Accountability for Alternative Schools in California
Continuous Improvement Series
Policymakers and educators at all levels of the system are wrestling with the virtually simultaneous implementation of four radically new and promising policy initiatives: the Common Core State Standards (CCSS); computer adaptive assessments developed by the Smarter Balance Assessment Consortium; the Local Control Funding Formula (LCFF); and a new accountability system that focuses on Local Control Accountability Plans (LCAPs) and an evaluation rubric rather than the traditional Academic Performance Index (API) scores. Few if any local actors have access to the kind of research-based information and guidance that PACE has provided California policymakers for more than 30 years. The PACE Continuous Improvement (CI) series provides California’s education leaders timely practice-based evidence and strategies to drive continuous improvement in the performance of schools and students, by reviewing field research and identifying promising practices that are underway.
California’s alternative education options for youth vulnerable to dropping out of school have been established at different historical points and for different student age and target populations. For purposes of this brief, we define an “alternative school” as belonging to one of six legislatively authorized types of public (non-charter) schools that meet the definitions of the Alternative School Accountability Model (ASAM). These schools are operated by different local agencies – school districts, county school boards, or juvenile justice agencies and the courts –and governed by overlapping and sometimes legislatively superseded or otherwise inoperative portions of the state Education Code. Currently, the California Department of Education (CDE) is considering the development of a new accountability system for alternative schools that aligns with Local Control Accountability Plans (LCAP) for all public schools.

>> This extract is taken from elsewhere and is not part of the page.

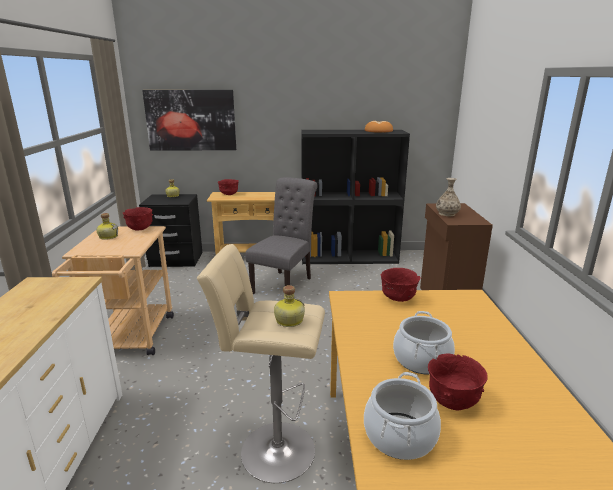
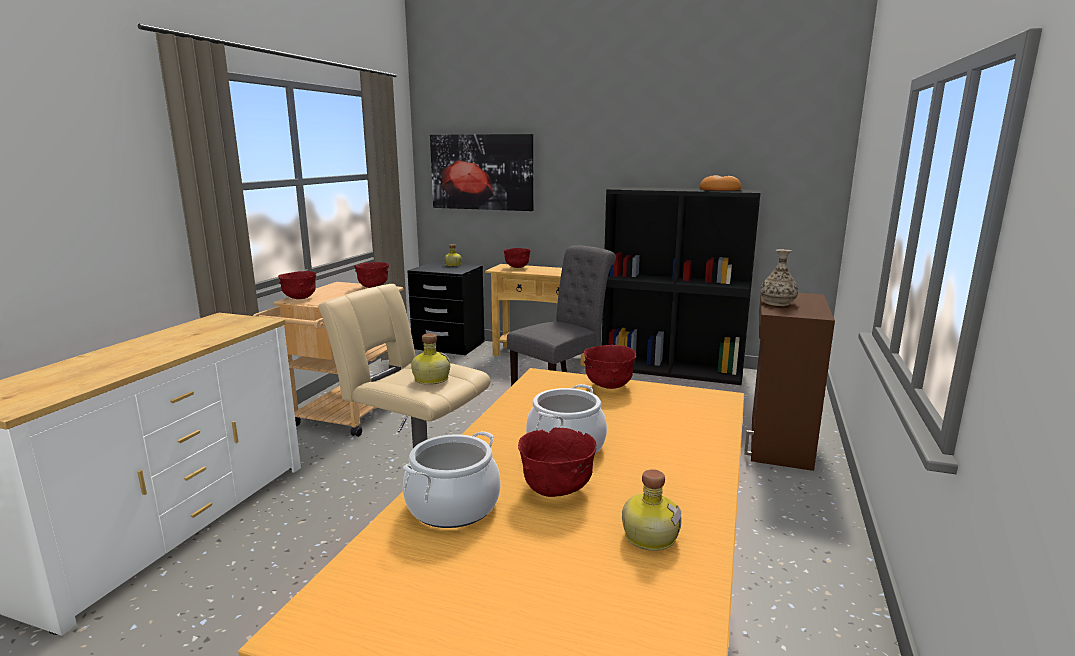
camera: 20 degrees right, 5 degrees down
bottle [96,213,118,240] -> bottle moved to [622,469,681,551]
none -> red bowl [278,271,316,299]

The CDE identifies almost 800 public alternative schools across the state (predominantly high schools) designed to meet the needs of credit-deficient and other youth vulnerable to dropping out before completing the minimum requirements for a regular high school diploma. California law contemplates more intensive services and accelerated credit accrual strategies in these schools so that students who are vulnerable to dropping out might have a renewed opportunity to “complete the required academic courses of instruction to graduate from high school.” In a recent review, however, the California Legislative Analyst’s Office (LAO) concluded that the state’s current school accountability system fails to adequately address alternative schools insofar as it neither establishes clear long-term objectives nor sets relevant shorter-term performance expectations for these schools. As a consequence, the CDE currently has no authoritative standards for effectively assessing school or district-level alternative school performance, for identifying alternative schools that may not be serving students well, or for providing those schools with appropriate supports and incentives for improvement.